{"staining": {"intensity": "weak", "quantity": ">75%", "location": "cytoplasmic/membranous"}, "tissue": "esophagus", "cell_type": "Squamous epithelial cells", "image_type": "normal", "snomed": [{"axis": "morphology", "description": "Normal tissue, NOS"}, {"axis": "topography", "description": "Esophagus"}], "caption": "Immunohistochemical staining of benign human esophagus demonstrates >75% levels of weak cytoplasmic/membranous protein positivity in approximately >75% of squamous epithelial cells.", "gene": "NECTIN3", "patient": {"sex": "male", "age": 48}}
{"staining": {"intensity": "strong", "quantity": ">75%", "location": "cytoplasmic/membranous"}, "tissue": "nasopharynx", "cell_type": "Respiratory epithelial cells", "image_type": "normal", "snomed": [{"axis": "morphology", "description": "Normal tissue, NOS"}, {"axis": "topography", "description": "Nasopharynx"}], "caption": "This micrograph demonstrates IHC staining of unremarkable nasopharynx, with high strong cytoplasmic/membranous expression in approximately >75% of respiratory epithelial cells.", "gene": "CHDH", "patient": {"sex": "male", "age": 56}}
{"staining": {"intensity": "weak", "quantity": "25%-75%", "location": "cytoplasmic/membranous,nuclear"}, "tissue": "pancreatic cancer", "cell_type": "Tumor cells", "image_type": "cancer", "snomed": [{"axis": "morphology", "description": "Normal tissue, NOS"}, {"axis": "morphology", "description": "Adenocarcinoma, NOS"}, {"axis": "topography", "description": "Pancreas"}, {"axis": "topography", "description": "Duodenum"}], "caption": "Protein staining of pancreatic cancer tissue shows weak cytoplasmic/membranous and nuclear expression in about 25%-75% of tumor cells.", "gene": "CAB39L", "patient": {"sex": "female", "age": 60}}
=======
• What is being asked
Up to and including the line with "micrograph demonstrates IHC", repeat the data exactly, starting from its first line; nothing else belongs in the response.

• Expected answer
{"staining": {"intensity": "weak", "quantity": ">75%", "location": "cytoplasmic/membranous"}, "tissue": "esophagus", "cell_type": "Squamous epithelial cells", "image_type": "normal", "snomed": [{"axis": "morphology", "description": "Normal tissue, NOS"}, {"axis": "topography", "description": "Esophagus"}], "caption": "Immunohistochemical staining of benign human esophagus demonstrates >75% levels of weak cytoplasmic/membranous protein positivity in approximately >75% of squamous epithelial cells.", "gene": "NECTIN3", "patient": {"sex": "male", "age": 48}}
{"staining": {"intensity": "strong", "quantity": ">75%", "location": "cytoplasmic/membranous"}, "tissue": "nasopharynx", "cell_type": "Respiratory epithelial cells", "image_type": "normal", "snomed": [{"axis": "morphology", "description": "Normal tissue, NOS"}, {"axis": "topography", "description": "Nasopharynx"}], "caption": "This micrograph demonstrates IHC staining of unremarkable nasopharynx, with high strong cytoplasmic/membranous expression in approximately >75% of respiratory epithelial cells.", "gene": "CHDH", "patient": {"sex": "male", "age": 56}}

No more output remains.